Le « pauvre de corps » est celui qui ne possède pas ou plus la force de se mouvoir, la puissance d’agir concrètement, d’aller « vers ». Précisément, l’expression qualifie trois situations de pauvretés : la pauvreté économique, la pauvreté physique et la pauvreté socio-affective. À ce triple égard, le pauvre est (a) celui qui n’a pas de quoi vivre dans la décence, qui ne possède pas le minimum vital (défaut de nourriture, de vêtement, de logement). Il est également (b) celui qui ne peut réunir les ressources physiologiques suffisantes pour « faire face » (handicap physique ou psychique). Enfin, il n’a pas (c) de quoi entretenir des relations socio-affectives stables et bénéficier du minimum de reconnaissance que fournissent habituellement les communautés locales, familiales, associatives.

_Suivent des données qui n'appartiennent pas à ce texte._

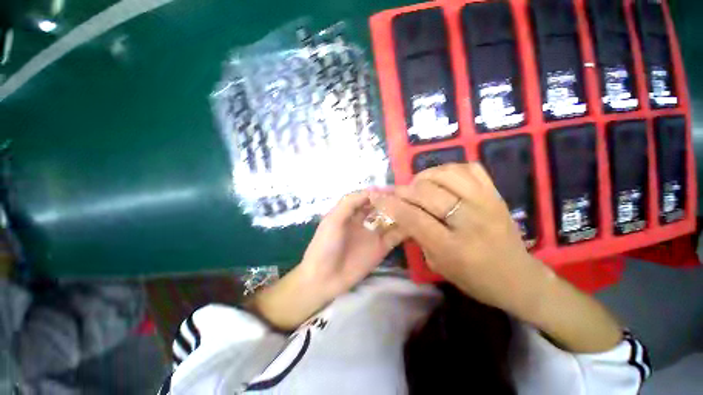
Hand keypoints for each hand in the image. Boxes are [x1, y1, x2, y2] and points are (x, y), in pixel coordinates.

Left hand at [252, 190, 402, 329]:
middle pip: (381, 207)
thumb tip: (372, 191)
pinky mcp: (381, 248)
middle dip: (393, 201)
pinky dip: (405, 230)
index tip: (394, 189)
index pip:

Paradoxalement, cette triple pauvreté ainsi décrite en termes de déficit structurel, fait signe vers une pauvreté ontologique, constitutive du sujet humain que le philosophe peut mettre en évidence, et que le théologien relie au message évangélique des Béatitudes (Mt 5,3-12 ; Lc 6,20-26). Pour apprécier ces différents niveaux de compréhension de la pauvreté dans le contexte contemporain, nous appuyant sur la base anthropologique définie antécédemment, j’ouvrirai sept dossiers destinés à suggérer quelques pistes de réflexion et de méditation.

 

Les sept dossiers fondamentaux de la « pauvreté »

Dossier biblique

Le lexique de la pauvreté traverse, selon des vocables variés, l’ensemble de la textualité biblique. Dans l’Ancien Testament, on le trouve diversement exprimé par l’hébreu raṧ (21 occurrences) qui signifie l’« indigent », par dal (48 occurrences) qui signifie le « chétif », par èbyôn (61 occurrences) qui signifie le « mendiant » et, plus connu, anî, au (pluriel anawim), qui signifie l’homme courbé, affligé, dont la racine ’anawah évoque tout ensemble les idées de justice (So 2,3), de « crainte de Dieu » (Pr 15,33) et de fidélité (Si 1,27 ; 45,4 ou Nb 12,3) que l’on traduit habituellement par « humble ». Ce sont les Psaumes qui font retentir puissamment le « cri de ces anawim » (Ps 10,17 ; 18,28), littéralement courbés par le poids lourd des difficultés insurmontables. Mais aussi, il désigne ceux qui souffrent de leur pauvreté et indique une attitude intérieure, celle de l’humilité… Le même mot renvoie ainsi souvent dans les Psaumes à cette double signification, comme par exemple « les humbles mangent à satiété » (Ps 22,27a), dans lequel une certaine exégèse a vu une anticipation de ce qui, depuis Vatican II, s’appelle l’Église des pauvres.